Work item
Make an exact copy of the records, dropping all pictures.

= Beginning of Section =

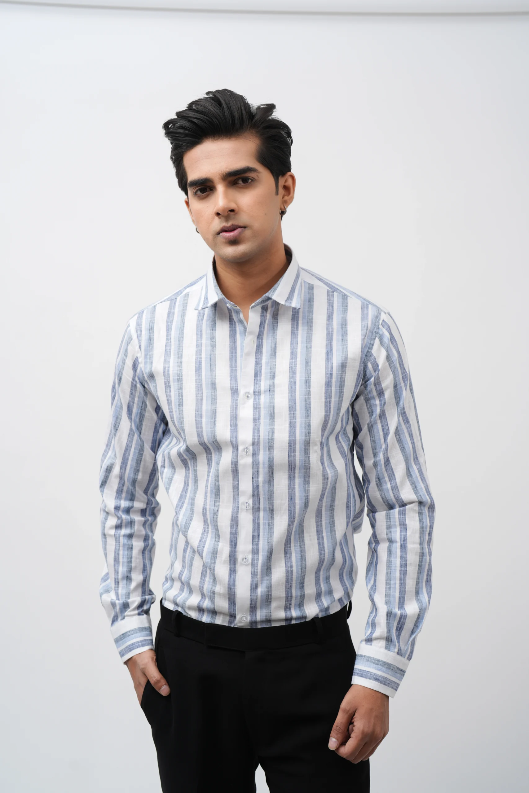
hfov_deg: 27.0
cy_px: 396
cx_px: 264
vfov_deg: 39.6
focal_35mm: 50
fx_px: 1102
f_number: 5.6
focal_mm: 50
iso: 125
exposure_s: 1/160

= End of Section =

Result for this task
hfov_deg: 27.0
cy_px: 396
cx_px: 264
vfov_deg: 39.6
focal_35mm: 50
fx_px: 1102
f_number: 5.6
focal_mm: 50
iso: 125
exposure_s: 1/160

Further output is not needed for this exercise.